▶ [Aim of the exercise]: Could you set out the lines from the one holding "pose: elev=148.0 azim=316.3" through the one holding "Dot at: (259, 298)", inclusive, as a numbered list, dropping any blank lines and leaving the pictures out?

▶ [Records shown]:
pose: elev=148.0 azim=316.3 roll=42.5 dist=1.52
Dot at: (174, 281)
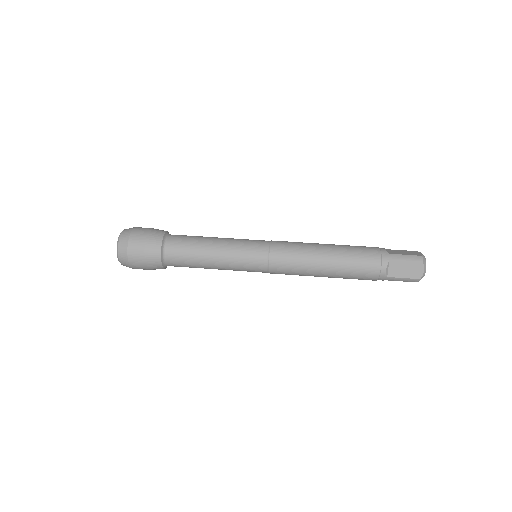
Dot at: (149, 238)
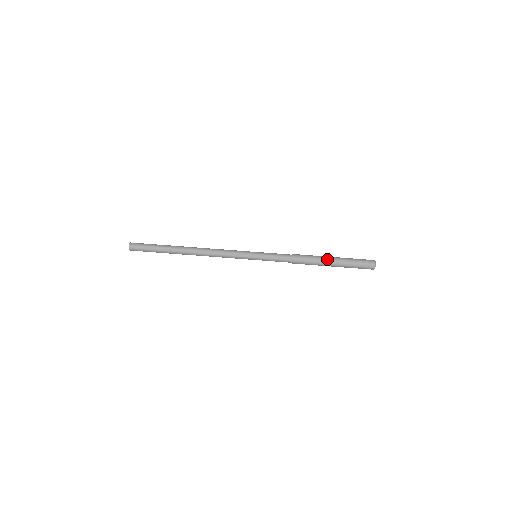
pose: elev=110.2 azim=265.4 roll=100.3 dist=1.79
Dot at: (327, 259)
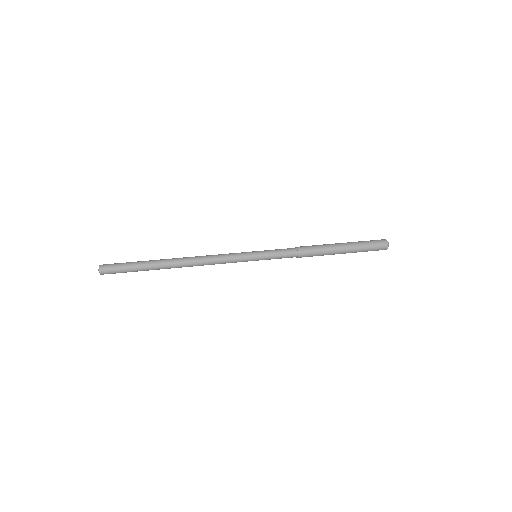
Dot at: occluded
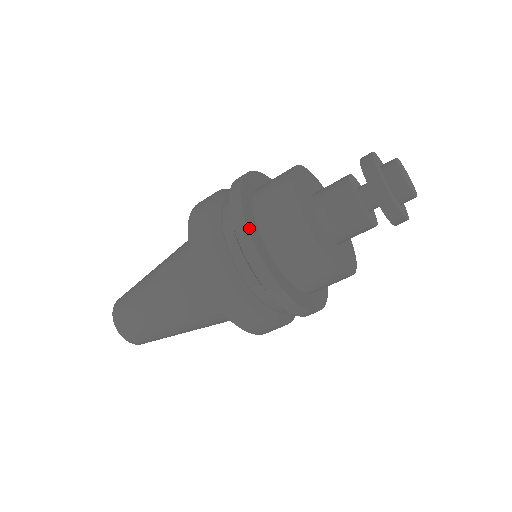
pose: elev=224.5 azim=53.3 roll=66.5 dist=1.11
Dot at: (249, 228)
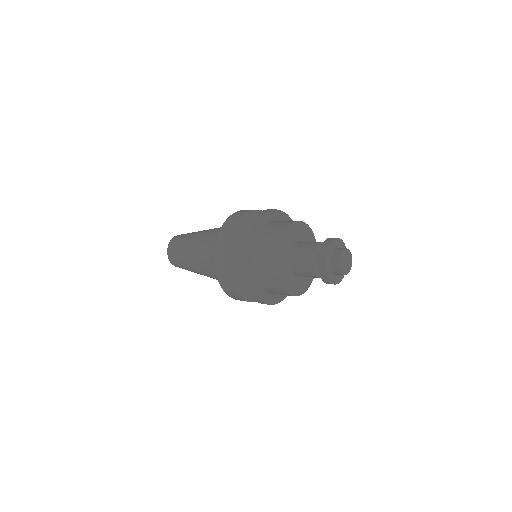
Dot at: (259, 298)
==
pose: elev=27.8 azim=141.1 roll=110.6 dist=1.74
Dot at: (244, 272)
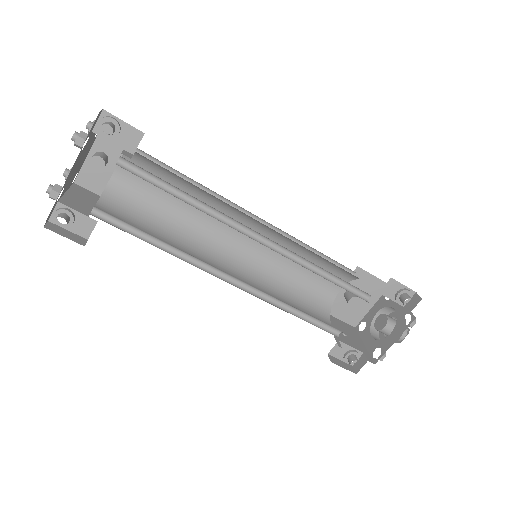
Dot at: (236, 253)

▶ [The completed task]:
1. pose: elev=148.0 azim=316.3 roll=42.5 dist=1.52
2. Dot at: (174, 281)
3. Dot at: (149, 238)
4. pose: elev=110.2 azim=265.4 roll=100.3 dist=1.79
5. Dot at: (327, 259)
6. Dot at: occluded
7. pose: elev=224.5 azim=53.3 roll=66.5 dist=1.11
8. Dot at: (249, 228)
9. Dot at: (259, 298)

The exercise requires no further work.